Welcome

Education used to be about reading, 'riting, and 'rithmetic. Great-grandpa used to learn it all in a one-room schoolhouse with a pot-bellied wood stove.

Today kids sit in multi-million dollar school buildings with the latest computers, high-speed internet connections, multimedia centers...technology that Great-grandpa could never imagine...but are they learning as much as Great-grandpa learned?

No.

Today's high school graduates can't spell, write grammatically, or locate places on a map. Yet we're spending huge amounts of money to educate them.

We're being told the millions of dollars are helping teach "higher order thinking skills" and we're "closing the gaps" between high and low performing groups. Students are improving their self-esteem.

Is this true? Or are we being fooled...bamboozled? We need some anti-bamboozling clarity.

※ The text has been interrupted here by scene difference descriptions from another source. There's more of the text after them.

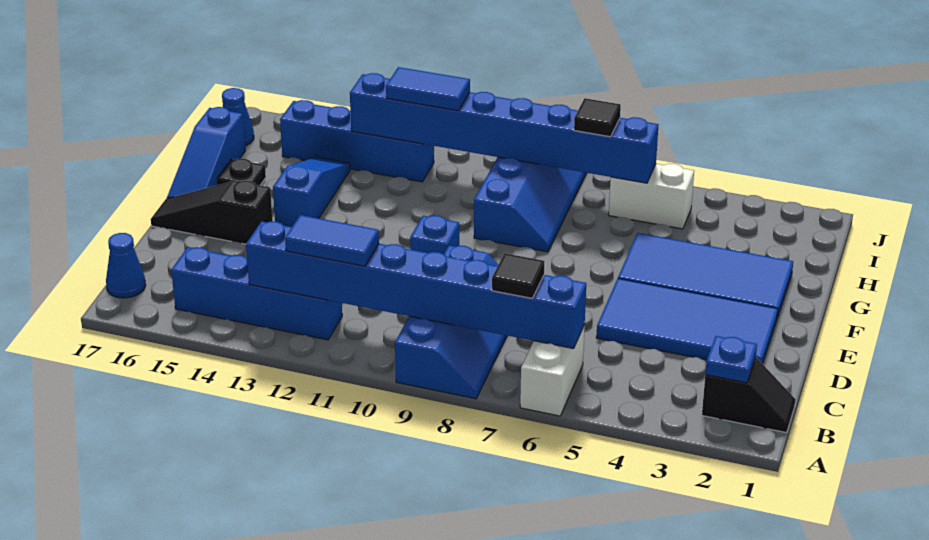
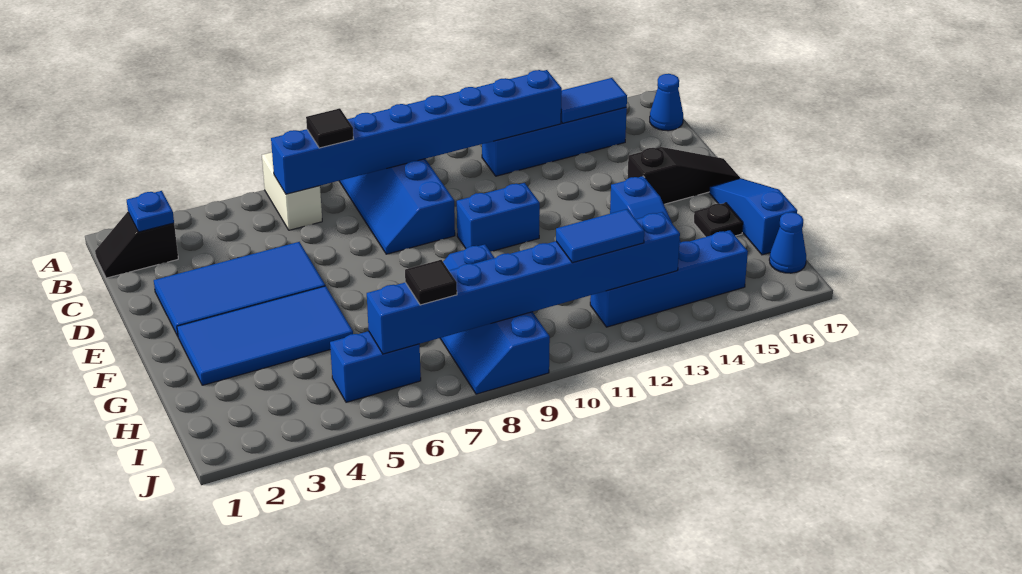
blue 1x2 tile [285,215,379,266] -> blue 1x2 tile moved to [561,78,627,123]
blue 1x1 brick [410,216,459,254] -> blue 1x2 brick [457,183,540,252]
white 1x2 brick [609,164,694,229] -> blue 1x2 brick [330,331,421,402]

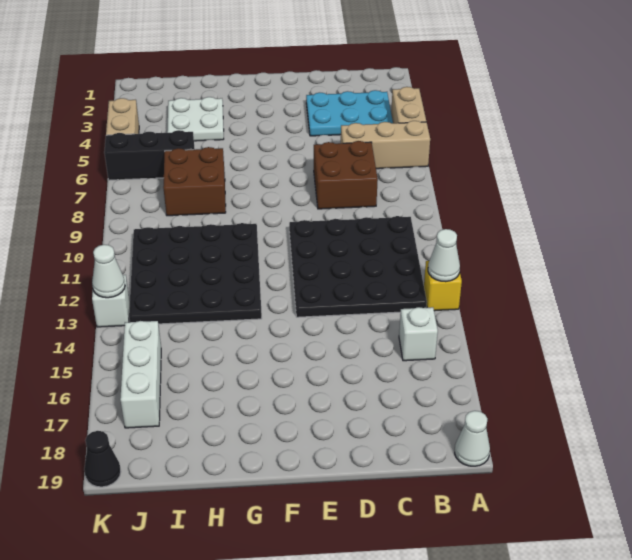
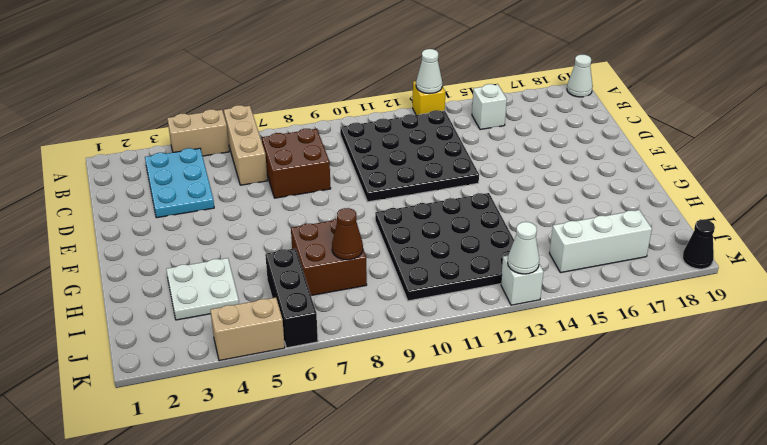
none -> brown 1x1 cone [332,208,363,260]

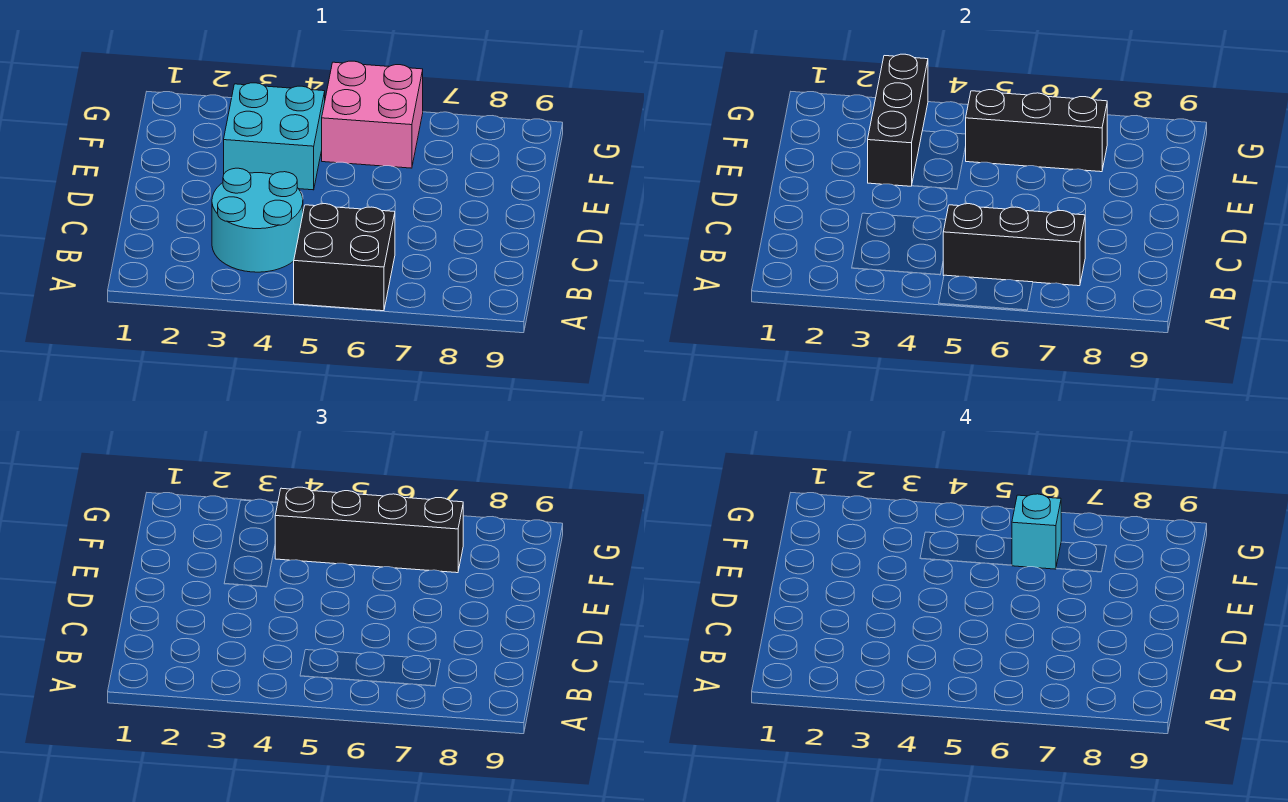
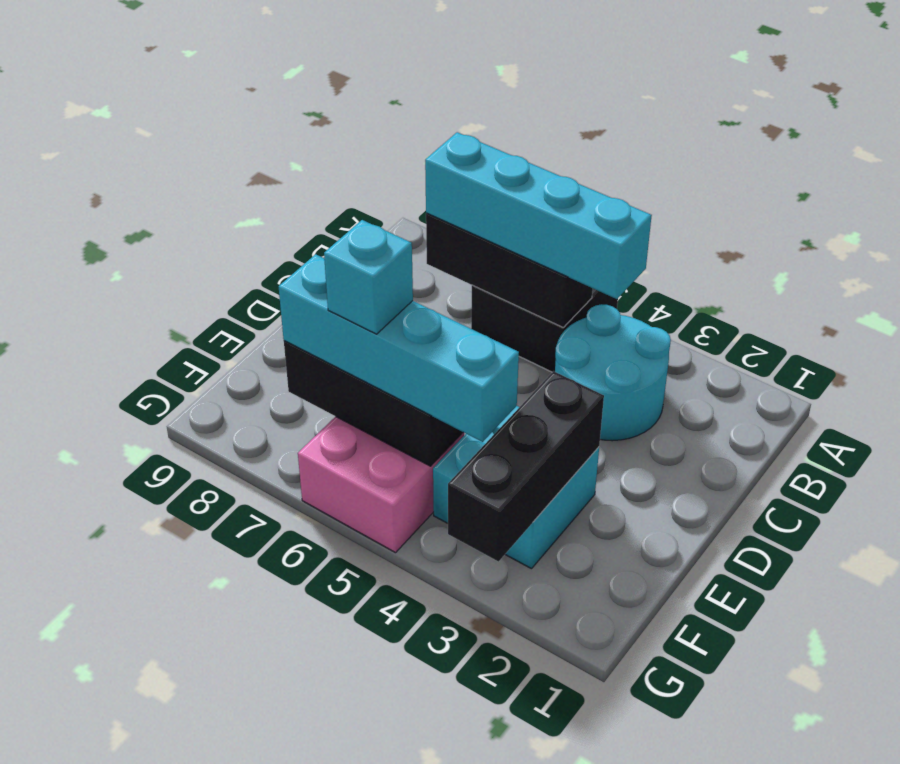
none -> cyan 1x4 brick [425,132,652,299]
black 1x4 brick [275,487,463,573] -> cyan 1x4 brick [278,254,519,442]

Welcome to the Education Anti-Bamboozling Center -- Education ABC.

Tuesday, September 2, 2008

The WASL is a train wreck


The Washington Assessment of Student Learning - WASL is like a train wreck. There has been no shortage of people--parents, teachers, students, citizens--who have tried to tell legislators and administrators that it is a train wreck, but to no avail. The WASL is flawed on so many levels, each of which could be a blog topic in itself, or even a complete dissertation. Here are just a few problems:


  • The WASL is not valid or reliable. Agencies and boards which have claimed that it is valid and reliable are all connected in some way with the assessment.

  • The WASL results are not released in time for the scores to be of any help to teachers.

  • The WASL results come out in a format that makes it difficult for teachers to figure out what weaknesses to address

  • The standards that the WASL is designed to assess have been rated F by the Fordham Foundation.

  • The entire curriculum has been sacrificed. It is now only about teaching to the WASL.

  • Parents who have viewed their child's completed WASL have seen discrepancies in grading and errors in some items, but they must sign a muzzle-agreement so they can't tell others what they saw.

  • The WASL is not a test of right and wrong answers. It is an "assessment" of the student's thinking PROCESS.

  • Students are made fearful and anxious, worried they won't know the answers, when they will actually be graded on their thinking PROCESS.

  • The WASL is unbelievable expensive. Changing to a simpler right-and-wrong-answer test would not only save millions of dollars, but would also set the curriculum back on track to teach facts and information.

The WASL is based on the wrong standards, it assesses the wrong things, and it is based on the wrong goals. It is a train wreck.